What, then, allows the medical field to be so focused? The key may be that physicians have a more clearly bounded set of ‘core’ tasks than a manager does. Yes, a doctor has to manage a practice, understand people, and be compassionate, but their core task is to diagnose and treat patients. For a manager, there is not a core task. The manager has to build a team, encourage innovation, think about organizational design, figure out how best to hire people, solve logistical problems, deal with conflicts between employees, set priorities, and more. Physicians' jobs are also highly complex, but their core task is more clearly defined.
Another key may be the greater similarity of the research and practice domains in healthcare than management. In medical research, a drug trial is done on a population of people that are mostly (by design) similar to populations of patients. When we look at organizations, we typically either find organizations that will let us collect data (which will always be unique) or do carefully configured experiments with college students, mturk workers, or MBAs (producing even more highly unique situations). In such cases, the ‘facts’ may be so stylized as to not be helpful to managers. The ability to turn those stylized findings into useful knowledge may, in fact, require abstracting from those facts, which is exactly what theory does.
As you can see, while I agree with Zhang and Chen (Reference Zhang and Chen2024) that we, as a field, are far less clear in our answers than are healthcare researchers, I am also somewhat sympathetic to our lack of clearly defined answers. I accept that some level of ‘art’ is needed in management and management research, and that we often have the most impact on practice not when we have the best facts, but when we have the best stories.
But I do believe we shoot ourselves in the foot with some practices, often in the service of trying to be scientific. We report findings based on a shift of 0.3 on a five-point attitude scale – which may be statistically significant but does not make much difference. We create manipulations to isolate cause and effect but do so in ways that are so abstract from real situations that they stretch credulity. We publish three-way interactions that are statistically true but are beyond what any human can keep in their heads. We go from ‘stories with p-values’ to ‘minor and incomprehensible stories with p-values’.
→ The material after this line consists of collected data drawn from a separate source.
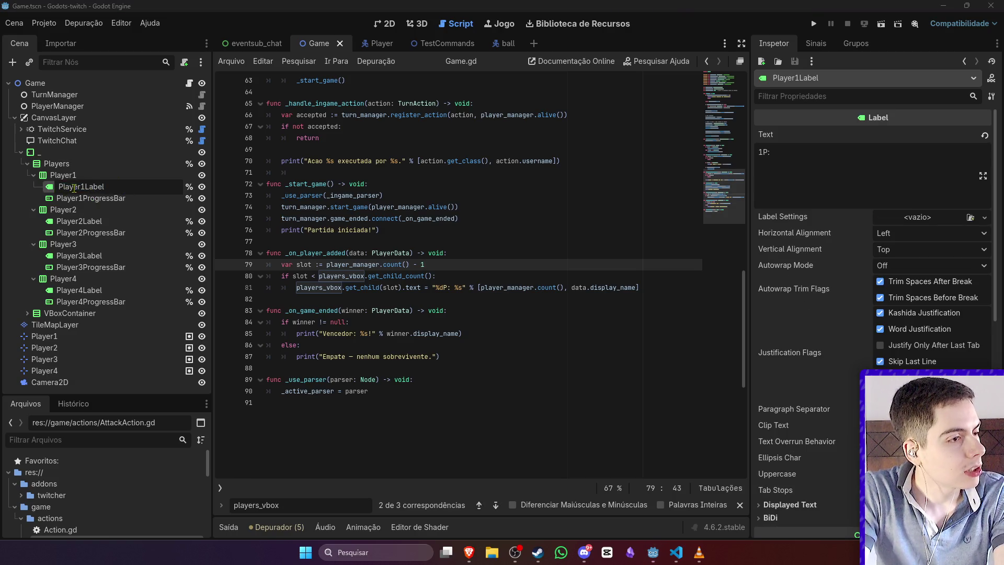
Step: Rename Player1's nodes to Label and ProgressBar, dismissing a duplicate-name alert
mouse_move(84, 187)
mouse_down()
mouse_move(59, 187)
mouse_move(57, 223)
mouse_up()
key(BackSpace)
click(84, 199)
key(BackSpace)
click(83, 222)
click(83, 222)
key(BackSpace)
click(86, 235)
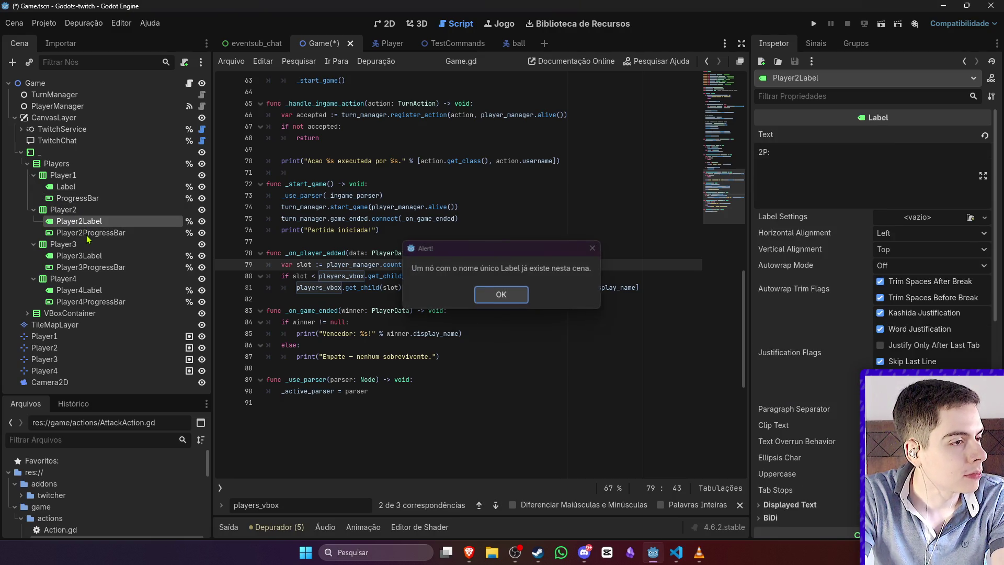
click(501, 295)
Step: Turn off unique-name access on all eight player label and progress bar nodes
right_click(168, 187)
Which leaves me wondering if there is a middle way. Can we take Zhang and Chen's (Reference Zhang and Chen2024) lessons to heart, about focusing on issues that matter, doing studies in ways that can be more easily aggregated, and keeping more of an eye on practice, while recognizing that we work in a very different domain, with practitioners who think very differently, and whose core tasks are less definable than occurs in healthcare? What is clear is that Zhang and Chen's (Reference Zhang and Chen2024) foray into the world of healthcare research was essential for us to see – and now be discussing – these questions about how we do our work.